=== EXERCISE GOAL ===
For each line of the data that includes the word "Bogor", copy the line.

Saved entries
================================

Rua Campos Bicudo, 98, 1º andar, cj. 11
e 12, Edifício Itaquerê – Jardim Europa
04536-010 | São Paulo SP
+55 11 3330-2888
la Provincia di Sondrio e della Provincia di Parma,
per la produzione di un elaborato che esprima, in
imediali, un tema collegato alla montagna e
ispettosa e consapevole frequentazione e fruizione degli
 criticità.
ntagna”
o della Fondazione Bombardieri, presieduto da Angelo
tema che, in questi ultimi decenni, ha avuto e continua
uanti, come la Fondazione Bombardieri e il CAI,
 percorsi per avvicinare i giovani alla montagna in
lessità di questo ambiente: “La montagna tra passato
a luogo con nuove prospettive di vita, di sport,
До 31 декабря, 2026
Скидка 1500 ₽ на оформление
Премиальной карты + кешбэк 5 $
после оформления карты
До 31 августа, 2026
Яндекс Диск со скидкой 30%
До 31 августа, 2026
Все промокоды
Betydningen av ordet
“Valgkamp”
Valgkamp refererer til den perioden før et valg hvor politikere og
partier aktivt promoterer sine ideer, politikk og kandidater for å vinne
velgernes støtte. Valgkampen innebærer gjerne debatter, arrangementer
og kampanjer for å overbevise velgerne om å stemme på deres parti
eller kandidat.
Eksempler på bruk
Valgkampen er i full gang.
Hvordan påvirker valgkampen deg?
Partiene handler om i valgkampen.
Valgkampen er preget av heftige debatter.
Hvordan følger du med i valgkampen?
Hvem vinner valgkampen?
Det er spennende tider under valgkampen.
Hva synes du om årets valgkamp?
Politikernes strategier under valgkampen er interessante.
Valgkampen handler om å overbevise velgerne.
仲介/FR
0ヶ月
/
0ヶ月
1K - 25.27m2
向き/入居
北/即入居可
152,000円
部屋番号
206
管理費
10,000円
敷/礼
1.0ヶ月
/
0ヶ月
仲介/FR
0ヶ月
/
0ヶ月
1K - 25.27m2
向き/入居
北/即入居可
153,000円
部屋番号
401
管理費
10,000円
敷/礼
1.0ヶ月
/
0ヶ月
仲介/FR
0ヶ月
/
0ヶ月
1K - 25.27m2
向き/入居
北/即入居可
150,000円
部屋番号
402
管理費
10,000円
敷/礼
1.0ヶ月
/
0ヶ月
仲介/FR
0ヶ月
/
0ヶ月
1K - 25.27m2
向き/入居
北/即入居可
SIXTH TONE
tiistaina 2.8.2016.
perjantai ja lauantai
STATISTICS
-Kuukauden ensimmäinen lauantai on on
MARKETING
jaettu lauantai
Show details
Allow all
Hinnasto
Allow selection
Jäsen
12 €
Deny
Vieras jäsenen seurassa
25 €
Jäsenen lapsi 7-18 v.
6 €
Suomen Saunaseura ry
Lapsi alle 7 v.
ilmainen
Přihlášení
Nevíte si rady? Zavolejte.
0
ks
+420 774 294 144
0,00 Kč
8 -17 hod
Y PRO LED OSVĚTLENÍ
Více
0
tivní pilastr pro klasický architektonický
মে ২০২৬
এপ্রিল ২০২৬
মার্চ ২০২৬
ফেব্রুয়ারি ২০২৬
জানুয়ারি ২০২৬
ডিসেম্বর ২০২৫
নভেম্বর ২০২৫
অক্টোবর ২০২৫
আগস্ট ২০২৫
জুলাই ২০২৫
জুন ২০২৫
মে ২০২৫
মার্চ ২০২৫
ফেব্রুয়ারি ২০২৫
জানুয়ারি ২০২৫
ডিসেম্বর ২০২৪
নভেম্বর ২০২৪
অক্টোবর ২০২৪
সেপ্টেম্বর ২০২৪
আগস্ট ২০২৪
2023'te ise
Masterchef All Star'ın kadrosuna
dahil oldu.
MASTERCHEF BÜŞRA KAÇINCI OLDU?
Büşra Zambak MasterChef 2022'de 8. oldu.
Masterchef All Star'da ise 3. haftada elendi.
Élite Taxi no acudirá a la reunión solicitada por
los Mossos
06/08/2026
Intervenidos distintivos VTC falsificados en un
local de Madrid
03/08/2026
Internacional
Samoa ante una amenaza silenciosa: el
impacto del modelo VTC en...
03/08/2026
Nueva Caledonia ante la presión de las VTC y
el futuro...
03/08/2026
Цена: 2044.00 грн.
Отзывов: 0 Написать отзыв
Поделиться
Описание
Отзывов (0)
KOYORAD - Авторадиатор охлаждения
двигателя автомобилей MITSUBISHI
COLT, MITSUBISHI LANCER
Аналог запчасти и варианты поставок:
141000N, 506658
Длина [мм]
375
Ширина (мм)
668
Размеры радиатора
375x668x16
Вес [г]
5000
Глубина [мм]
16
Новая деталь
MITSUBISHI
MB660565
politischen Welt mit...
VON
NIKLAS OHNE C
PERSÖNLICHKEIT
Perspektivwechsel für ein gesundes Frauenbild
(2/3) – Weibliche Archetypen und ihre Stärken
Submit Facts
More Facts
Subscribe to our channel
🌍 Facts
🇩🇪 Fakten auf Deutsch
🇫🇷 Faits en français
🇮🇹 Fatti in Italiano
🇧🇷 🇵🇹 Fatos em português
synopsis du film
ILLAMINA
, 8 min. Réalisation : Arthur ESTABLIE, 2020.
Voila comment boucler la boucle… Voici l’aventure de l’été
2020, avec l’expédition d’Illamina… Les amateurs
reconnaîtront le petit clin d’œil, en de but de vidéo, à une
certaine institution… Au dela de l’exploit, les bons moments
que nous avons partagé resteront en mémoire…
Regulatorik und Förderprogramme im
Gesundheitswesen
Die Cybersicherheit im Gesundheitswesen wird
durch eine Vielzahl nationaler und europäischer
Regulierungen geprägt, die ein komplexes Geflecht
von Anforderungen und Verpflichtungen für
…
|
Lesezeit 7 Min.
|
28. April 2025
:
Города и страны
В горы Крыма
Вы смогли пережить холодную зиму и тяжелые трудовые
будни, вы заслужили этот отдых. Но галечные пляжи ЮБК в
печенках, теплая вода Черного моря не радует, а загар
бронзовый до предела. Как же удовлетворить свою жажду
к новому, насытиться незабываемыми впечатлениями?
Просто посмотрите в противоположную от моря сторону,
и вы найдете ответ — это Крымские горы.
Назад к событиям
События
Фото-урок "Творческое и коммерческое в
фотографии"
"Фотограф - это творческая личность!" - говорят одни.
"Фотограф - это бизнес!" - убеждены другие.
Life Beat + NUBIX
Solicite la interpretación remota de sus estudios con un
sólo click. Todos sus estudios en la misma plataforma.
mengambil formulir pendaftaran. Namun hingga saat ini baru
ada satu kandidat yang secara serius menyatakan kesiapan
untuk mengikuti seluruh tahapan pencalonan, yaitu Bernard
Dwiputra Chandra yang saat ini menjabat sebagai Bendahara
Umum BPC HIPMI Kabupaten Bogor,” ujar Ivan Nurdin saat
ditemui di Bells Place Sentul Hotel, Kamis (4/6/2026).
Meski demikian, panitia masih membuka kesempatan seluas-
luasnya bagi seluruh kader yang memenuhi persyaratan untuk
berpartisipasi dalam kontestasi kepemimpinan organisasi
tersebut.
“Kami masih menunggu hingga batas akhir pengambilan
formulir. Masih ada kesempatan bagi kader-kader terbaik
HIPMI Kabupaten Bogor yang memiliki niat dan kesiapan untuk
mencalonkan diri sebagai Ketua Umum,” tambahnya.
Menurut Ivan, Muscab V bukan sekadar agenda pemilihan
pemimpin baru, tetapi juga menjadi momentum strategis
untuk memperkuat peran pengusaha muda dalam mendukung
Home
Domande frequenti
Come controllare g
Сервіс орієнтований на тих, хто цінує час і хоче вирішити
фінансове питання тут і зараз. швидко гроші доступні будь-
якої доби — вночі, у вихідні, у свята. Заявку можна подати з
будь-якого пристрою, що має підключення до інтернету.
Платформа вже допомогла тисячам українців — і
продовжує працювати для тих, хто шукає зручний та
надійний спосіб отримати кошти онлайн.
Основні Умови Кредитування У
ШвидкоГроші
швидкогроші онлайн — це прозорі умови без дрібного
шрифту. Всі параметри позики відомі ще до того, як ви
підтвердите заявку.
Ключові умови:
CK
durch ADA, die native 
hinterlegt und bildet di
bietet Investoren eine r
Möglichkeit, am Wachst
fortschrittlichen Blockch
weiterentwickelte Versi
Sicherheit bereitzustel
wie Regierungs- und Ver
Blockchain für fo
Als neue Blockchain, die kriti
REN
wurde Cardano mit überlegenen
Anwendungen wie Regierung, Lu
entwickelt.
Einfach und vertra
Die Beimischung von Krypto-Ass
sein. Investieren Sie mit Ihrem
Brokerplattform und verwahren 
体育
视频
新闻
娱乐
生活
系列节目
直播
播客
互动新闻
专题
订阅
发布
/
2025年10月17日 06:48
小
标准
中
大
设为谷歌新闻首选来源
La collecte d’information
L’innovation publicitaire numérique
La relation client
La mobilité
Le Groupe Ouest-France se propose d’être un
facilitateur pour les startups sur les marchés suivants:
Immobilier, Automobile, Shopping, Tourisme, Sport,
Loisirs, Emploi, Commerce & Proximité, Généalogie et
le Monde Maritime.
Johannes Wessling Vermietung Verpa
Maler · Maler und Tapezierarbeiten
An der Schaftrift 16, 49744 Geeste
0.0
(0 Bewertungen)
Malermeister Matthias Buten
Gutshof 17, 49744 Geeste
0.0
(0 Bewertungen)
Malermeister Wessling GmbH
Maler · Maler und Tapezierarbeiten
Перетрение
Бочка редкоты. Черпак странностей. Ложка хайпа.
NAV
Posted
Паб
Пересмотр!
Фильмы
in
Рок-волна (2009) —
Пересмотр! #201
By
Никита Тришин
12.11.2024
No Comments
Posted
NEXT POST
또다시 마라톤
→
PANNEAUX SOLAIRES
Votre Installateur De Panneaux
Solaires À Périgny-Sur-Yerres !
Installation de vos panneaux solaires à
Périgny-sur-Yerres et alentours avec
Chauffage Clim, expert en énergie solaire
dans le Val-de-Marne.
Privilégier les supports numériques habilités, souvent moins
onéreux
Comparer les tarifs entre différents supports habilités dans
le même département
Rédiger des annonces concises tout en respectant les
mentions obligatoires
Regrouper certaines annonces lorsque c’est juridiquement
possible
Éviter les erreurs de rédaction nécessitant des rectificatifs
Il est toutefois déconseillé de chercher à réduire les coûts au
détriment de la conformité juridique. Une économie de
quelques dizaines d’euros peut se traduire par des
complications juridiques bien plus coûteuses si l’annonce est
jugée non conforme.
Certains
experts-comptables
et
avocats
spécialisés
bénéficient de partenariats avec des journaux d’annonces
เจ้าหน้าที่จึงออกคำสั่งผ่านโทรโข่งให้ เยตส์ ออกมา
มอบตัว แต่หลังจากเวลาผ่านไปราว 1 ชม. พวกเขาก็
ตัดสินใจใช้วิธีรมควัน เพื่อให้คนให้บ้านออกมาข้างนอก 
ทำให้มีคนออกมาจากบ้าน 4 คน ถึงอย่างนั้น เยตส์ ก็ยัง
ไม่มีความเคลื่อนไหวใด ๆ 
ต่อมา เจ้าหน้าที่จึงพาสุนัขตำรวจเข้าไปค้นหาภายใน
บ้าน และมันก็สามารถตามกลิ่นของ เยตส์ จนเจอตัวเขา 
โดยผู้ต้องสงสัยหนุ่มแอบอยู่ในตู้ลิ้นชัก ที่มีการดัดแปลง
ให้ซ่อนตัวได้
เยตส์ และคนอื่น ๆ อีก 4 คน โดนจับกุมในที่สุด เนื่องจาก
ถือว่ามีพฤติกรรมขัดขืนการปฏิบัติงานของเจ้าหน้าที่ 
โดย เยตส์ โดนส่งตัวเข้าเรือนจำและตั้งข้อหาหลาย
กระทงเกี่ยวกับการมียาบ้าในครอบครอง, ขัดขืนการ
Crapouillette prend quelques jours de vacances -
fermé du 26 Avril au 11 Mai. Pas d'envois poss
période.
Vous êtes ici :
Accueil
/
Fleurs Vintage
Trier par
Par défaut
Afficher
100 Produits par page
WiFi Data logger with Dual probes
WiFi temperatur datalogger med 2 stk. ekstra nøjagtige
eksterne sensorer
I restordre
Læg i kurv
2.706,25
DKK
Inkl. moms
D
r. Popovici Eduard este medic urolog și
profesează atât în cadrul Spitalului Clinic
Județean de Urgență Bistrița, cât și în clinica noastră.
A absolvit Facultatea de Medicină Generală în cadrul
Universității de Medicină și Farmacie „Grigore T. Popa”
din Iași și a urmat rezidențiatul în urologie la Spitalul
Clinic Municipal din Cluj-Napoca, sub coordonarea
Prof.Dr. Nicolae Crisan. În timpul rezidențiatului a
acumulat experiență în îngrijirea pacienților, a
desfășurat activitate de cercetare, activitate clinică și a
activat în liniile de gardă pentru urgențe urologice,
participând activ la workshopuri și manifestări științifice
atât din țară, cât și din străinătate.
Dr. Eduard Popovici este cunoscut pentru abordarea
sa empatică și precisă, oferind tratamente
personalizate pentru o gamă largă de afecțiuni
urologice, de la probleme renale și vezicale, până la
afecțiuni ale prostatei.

================================

=== SOLUTION ===
Umum BPC HIPMI Kabupaten Bogor,” ujar Ivan Nurdin saat
HIPMI Kabupaten Bogor yang memiliki niat dan kesiapan untuk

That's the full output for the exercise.